The binding energy associated with the interaction of alpha particles and excess neutrons through the strong force is a nonlinear function of η, but for small values of η to a reasonable approximation it is Kη, where K is a constant. Nucleons also interact through the formation of spin pairs. For example, the addition of another neutron to a nuclide with an odd number of excess neutrons would result in the formation of a neutron-neutron spin pair. Let Enn be the binding energy associated with the formation of a neutron-neutron spin pair. The binding energies associated with the formation of spin pairs is not really a constant independent of the levels of a and xsn but for the present it is assumed to be a constant.

The incremental binding energy of a neutron, IBEn, is the binding energy change associated with the addition of another neutron to a nuclide. For a nuclide with a alpha particles and xsn excess neutrons in which xsn is odd it is

#### IBEn = Kη + Ennor, expanded IBEn = K(a−μxsn) + Enn

For stability the values of a and xsn must be such that IBEn≤0. The minimum number of xsn for a nuclide with a alpha particles is reached when IBEn is driven to zero. This means that

#### K(a − μxsnmax) + Enn = 0 and hence xsnmax = (1/μ)a + Enn/K

There is also an incremental binding energy for an additional alpha particle, IBEa. Its value is given by

#### IBEa = −Kη = −K(a − μxsn) = Kμxsn − Ka

There are no additional spin pairs formed by the addition of another alpha particle. The minimum number of excess neutrons is where IBEa=0 and hence

#### xsnmin = (1/μ)a

According to this simplified theory the slope of the relationships between xsnmax and xsnmin should both be (1/μ). The actual relationships display a number of piecewise linear sections with different slopes. The initial section for xsnmin is determined by the constraint that xsn cannot be negative. There is however one section which best fits the model. It is the initial section of the relationship for xsnmax and a between a=3 and a=23. The regression equation for this section of the data is

#### xsnmax = 1.05584a + 6.36926

This means that (1/μ)=1.05584 and hence μ=0.94711. The standard deviation of the slope is 0.04328 so the z-ratio for the deviation of the slope from 1.00000 is (1.05584−1)/0.04328=1.29. Therefore the slope of the relationship between xsnmax and a is not statistically significantly different from 1.0 at the 95 percent level of confidence.

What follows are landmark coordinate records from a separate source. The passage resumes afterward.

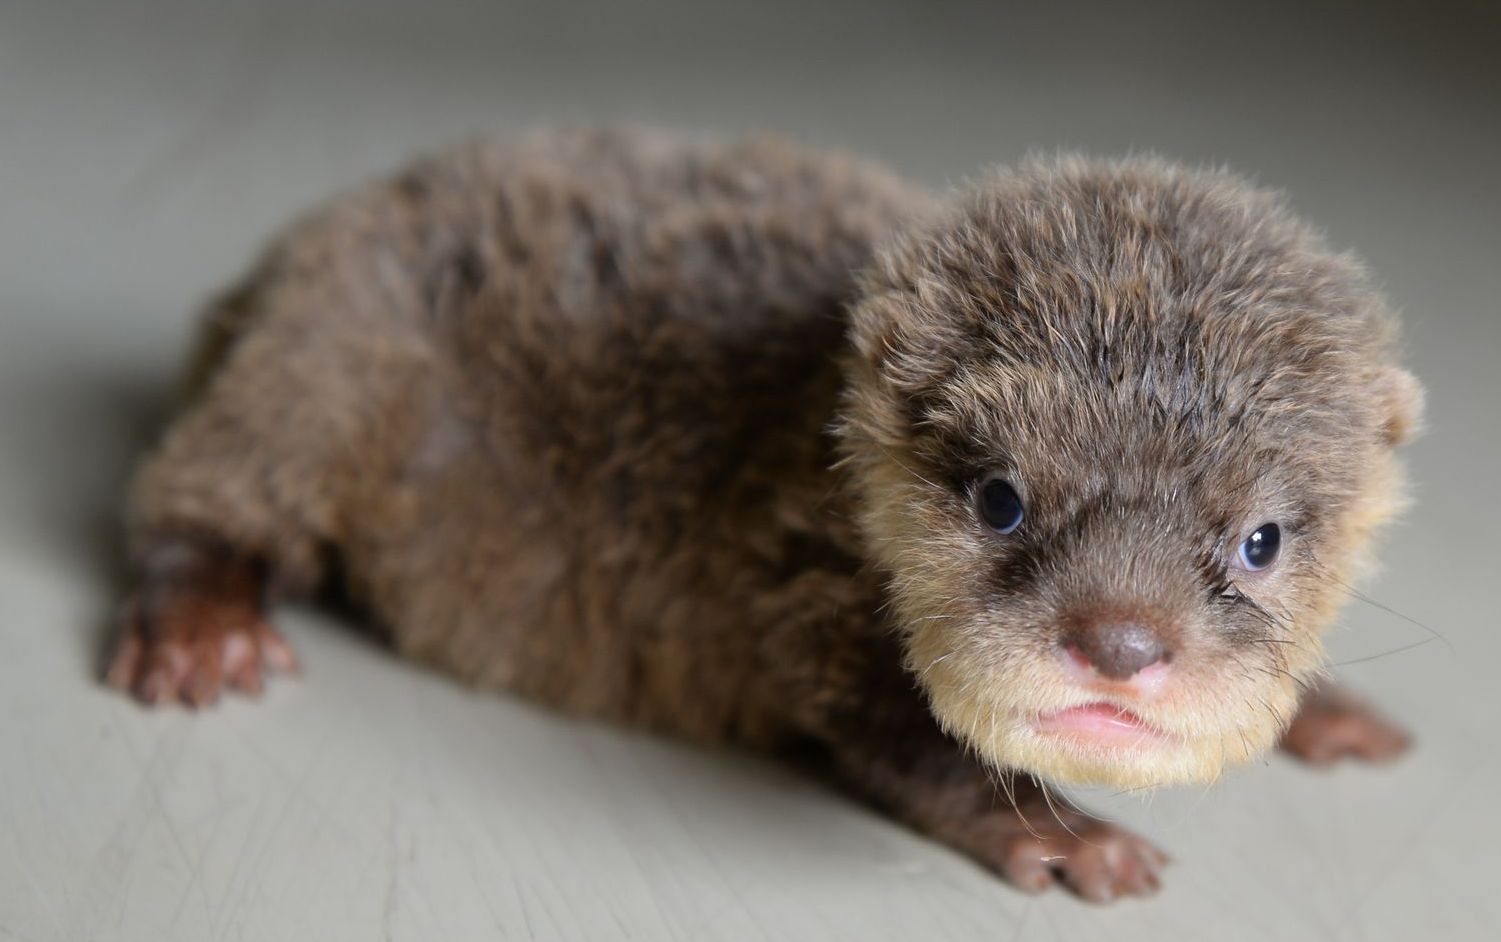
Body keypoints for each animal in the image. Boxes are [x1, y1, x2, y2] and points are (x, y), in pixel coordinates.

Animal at [108, 129, 1416, 900]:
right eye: (1000, 499)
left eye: (1260, 541)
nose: (1121, 644)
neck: (812, 420)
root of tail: (279, 262)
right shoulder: (801, 572)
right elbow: (886, 730)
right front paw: (1058, 834)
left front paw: (1326, 712)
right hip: (327, 355)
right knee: (202, 486)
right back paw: (202, 623)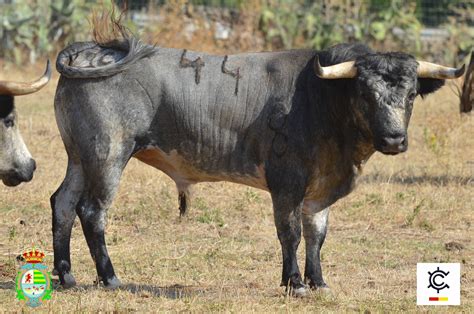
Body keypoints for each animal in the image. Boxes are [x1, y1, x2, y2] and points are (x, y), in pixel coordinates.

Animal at [51, 38, 462, 294]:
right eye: (364, 92)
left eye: (412, 95)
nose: (394, 140)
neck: (318, 97)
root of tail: (94, 50)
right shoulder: (286, 183)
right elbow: (290, 233)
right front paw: (295, 283)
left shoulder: (319, 189)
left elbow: (317, 234)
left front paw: (318, 281)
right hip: (108, 156)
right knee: (92, 211)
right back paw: (110, 278)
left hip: (79, 159)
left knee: (63, 204)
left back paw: (66, 275)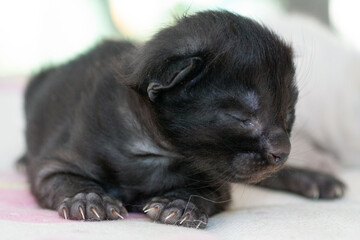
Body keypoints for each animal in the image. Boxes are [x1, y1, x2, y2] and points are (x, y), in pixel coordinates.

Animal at [21, 10, 344, 229]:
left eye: (287, 114)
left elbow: (204, 192)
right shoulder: (55, 162)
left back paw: (317, 180)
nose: (283, 151)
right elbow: (65, 179)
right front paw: (89, 198)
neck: (154, 147)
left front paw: (179, 203)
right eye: (241, 117)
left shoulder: (217, 183)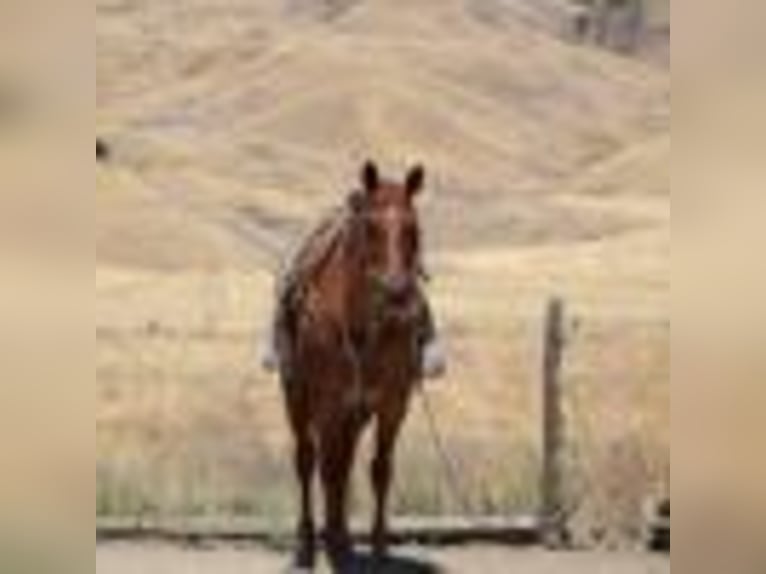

Thus μ is not significantly different from 1.0 and thus the magnitude of the nucleonic charge of a neutron is two-thirds that of a proton.

Now the equations for the maximum and minimum number of excess neutrons can be displayed together; i.e.,

#### xsnmax = (1/μ)a + Enn/(Kμ) xsnmin = (1/μ)a

If these two equations are averaged the result is

#### xsnmid = (1/μ)a + Enn/(2Kμ)

Here is the display for xsnmid as function of the number of alpha particles. If the two equations are subtracted the result is

#### xsnrange = (Enn/(Kμ)

Thus if Enn were constant then xsnrange would be constant. But over the initial levels of alpha particles, the number of excess neutrons cannot be less than zero. At the limit of the number of alpha particles the range of excess neutrons goes to zero. The actual range displays this sort of pattern but with more complications.